In reporting the results of line cross analysis experiments we recommend reporting estimates and standard errors from model averaged results unless a single model has greater than 95% wi. It is also important to report vi scores since these give an indication of our certainty that a particular composite genetic effect is important in the genetic architecture of the trait in question.
[1] Mather, K., and J. L. Jinks, 1982 Biometrical genetics: The study of continuous variation. Chapman and Hall, London.
[2] Lynch, M., and B. Walsh, 1998 Lynch, M., & Walsh, B. (1998). Genetics and analysis of quantitative traits.

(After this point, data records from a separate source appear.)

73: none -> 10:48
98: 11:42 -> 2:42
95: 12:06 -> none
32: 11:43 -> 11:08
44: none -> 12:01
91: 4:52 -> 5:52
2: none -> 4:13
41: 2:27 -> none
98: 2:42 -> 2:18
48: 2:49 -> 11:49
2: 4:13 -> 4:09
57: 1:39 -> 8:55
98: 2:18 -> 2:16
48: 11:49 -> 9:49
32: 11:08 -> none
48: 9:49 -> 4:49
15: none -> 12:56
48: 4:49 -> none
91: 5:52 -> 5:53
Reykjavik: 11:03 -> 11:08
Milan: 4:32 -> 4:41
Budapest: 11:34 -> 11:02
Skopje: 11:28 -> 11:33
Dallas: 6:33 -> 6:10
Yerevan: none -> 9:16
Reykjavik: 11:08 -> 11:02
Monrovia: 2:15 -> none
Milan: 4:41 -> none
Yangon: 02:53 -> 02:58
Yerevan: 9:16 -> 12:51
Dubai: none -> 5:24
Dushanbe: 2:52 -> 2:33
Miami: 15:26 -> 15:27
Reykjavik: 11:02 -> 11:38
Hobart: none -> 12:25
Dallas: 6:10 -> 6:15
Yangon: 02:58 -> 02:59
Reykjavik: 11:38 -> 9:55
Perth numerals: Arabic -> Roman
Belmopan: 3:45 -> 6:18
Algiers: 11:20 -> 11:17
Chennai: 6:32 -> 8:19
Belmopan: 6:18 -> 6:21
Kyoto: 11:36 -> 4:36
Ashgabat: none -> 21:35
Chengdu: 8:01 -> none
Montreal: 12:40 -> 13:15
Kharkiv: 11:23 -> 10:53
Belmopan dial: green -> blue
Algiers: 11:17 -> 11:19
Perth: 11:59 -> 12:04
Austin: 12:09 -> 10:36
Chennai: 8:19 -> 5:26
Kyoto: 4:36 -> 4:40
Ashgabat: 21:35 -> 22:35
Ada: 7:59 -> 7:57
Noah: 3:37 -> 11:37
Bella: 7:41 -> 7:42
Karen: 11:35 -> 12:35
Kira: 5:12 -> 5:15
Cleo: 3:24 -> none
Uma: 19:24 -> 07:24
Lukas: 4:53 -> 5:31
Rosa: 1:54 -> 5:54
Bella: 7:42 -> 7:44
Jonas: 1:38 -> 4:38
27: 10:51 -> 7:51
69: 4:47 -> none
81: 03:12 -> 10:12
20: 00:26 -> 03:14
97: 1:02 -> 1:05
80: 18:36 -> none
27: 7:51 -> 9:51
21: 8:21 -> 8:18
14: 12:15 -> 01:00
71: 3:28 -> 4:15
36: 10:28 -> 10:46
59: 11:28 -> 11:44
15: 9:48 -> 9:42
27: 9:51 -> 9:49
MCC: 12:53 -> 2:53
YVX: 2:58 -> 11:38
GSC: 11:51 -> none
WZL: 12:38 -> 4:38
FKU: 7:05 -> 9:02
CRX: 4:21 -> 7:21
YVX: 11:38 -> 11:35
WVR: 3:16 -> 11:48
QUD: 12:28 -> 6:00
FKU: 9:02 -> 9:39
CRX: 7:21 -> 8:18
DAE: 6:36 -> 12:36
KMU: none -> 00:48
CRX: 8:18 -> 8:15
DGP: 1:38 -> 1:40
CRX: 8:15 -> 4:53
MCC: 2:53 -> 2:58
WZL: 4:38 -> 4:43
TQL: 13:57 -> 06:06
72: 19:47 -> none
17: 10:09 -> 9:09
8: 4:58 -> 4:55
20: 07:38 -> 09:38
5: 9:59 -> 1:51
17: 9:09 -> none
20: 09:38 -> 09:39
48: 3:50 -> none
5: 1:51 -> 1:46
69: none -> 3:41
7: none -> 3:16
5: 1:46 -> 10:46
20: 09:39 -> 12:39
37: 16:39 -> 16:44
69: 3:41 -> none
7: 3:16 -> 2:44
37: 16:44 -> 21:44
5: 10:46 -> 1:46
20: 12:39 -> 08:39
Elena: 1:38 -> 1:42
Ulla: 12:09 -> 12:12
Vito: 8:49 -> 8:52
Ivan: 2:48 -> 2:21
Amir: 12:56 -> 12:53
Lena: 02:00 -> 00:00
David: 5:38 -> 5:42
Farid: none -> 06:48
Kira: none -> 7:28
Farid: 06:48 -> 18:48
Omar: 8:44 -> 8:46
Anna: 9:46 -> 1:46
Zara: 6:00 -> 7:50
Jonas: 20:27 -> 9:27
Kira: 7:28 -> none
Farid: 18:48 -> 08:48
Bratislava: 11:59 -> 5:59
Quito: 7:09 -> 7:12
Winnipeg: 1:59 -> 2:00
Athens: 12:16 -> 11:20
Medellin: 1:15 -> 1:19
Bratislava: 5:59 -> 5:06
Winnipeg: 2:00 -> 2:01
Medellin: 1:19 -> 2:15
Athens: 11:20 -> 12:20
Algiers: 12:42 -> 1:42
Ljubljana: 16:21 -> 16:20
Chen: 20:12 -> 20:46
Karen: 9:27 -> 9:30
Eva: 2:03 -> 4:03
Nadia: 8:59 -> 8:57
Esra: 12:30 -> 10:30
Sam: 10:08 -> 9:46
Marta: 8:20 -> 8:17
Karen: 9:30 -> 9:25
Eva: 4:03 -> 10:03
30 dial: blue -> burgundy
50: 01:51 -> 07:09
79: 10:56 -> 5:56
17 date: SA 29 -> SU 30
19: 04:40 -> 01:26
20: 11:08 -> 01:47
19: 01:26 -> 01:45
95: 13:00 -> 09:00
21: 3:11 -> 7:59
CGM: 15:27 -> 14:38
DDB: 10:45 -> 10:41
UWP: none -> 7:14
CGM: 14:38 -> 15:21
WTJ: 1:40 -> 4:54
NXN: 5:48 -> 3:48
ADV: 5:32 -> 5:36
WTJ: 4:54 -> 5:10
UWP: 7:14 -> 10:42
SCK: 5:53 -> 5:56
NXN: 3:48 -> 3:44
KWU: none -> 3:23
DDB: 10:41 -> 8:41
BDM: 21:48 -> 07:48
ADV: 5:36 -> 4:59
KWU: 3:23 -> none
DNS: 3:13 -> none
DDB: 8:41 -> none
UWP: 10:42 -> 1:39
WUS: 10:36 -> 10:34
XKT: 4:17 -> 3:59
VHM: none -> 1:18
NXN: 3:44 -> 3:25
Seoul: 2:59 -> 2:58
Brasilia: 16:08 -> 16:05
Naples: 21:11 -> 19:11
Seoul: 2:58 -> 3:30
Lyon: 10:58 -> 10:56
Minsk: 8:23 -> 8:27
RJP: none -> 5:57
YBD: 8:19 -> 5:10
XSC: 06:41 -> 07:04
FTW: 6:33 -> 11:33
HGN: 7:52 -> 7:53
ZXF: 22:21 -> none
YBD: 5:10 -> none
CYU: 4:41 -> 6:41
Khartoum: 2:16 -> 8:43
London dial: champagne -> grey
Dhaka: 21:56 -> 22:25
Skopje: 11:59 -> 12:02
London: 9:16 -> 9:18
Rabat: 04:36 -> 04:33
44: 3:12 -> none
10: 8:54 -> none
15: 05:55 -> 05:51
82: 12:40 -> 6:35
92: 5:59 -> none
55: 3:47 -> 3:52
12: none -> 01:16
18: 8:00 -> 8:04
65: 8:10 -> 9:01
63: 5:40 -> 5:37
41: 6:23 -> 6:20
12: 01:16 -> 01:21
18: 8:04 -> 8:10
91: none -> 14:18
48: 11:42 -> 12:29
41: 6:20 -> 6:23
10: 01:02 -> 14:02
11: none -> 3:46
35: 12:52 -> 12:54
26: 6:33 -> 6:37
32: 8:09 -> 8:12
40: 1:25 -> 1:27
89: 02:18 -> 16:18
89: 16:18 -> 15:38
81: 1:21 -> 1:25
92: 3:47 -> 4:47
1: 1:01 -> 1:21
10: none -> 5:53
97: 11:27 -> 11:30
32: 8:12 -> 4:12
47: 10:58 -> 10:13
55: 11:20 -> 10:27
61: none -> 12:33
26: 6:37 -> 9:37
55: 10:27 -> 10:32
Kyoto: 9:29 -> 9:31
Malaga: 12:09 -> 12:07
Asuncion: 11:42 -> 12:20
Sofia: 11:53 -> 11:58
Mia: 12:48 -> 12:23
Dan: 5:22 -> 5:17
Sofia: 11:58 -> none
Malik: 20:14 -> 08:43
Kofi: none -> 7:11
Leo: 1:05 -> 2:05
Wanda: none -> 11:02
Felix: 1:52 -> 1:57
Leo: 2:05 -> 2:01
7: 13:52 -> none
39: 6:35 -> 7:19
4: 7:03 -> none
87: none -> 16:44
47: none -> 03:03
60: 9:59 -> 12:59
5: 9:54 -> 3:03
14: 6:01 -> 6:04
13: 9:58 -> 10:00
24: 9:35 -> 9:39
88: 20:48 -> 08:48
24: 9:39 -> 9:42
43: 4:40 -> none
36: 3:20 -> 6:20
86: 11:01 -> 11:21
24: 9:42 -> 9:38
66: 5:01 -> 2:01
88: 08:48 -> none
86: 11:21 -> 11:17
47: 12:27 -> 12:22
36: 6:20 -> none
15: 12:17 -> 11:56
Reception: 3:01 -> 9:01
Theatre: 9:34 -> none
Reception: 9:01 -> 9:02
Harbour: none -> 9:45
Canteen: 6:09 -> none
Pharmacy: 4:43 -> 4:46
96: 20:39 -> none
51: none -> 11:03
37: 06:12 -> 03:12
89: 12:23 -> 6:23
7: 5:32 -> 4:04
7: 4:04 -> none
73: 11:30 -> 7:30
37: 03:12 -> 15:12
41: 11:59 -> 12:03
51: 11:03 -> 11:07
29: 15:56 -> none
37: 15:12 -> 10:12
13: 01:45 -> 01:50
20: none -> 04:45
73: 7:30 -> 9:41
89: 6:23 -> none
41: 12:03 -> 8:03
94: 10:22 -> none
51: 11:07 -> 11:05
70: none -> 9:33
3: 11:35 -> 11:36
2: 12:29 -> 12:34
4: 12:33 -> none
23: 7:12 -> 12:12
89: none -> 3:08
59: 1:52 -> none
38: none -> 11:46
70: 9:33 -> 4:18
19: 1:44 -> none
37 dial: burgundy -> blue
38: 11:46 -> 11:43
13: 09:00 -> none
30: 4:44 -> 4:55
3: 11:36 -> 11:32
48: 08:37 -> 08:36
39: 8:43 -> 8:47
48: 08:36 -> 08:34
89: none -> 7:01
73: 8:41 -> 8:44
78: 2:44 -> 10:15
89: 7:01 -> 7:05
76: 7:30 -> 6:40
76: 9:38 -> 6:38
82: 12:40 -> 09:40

Sinauer Associates, Inc., Sunderland, Massachusetts.
[3] Whittingham, M. J., P. A. Stephens, R. B. Bradbury and R. P. Freckleton, 2006 Why do we still use stepwise modelling in ecology and behaviour? J Anim Ecol 75: 1182-1189.
[4] Burnham, K. P., and D. R. Anderson, 2002 Model selection and multimodel inference: a practical information-theoretic approach. Springer, New York.
[5] Demuth, J. P., 2004 Evolution of Hybrid Incompatibility in the beetle Tribolium Castaneum, pp. 152 in Biology. Indiana University, Bloomington.
[6] Miller, G. T., Starmer, W. T., & S. Pitnick 2003. Quantitative genetic analysis of among-population variation in sperm and female sperm-storage organ length in Drosophila mojavensis. Genetical research, 81(03), 213-220.
[7] R Development Core Team, 2013 R: A Language and Environment for Statistical Computing, pp., Vienna, Austria.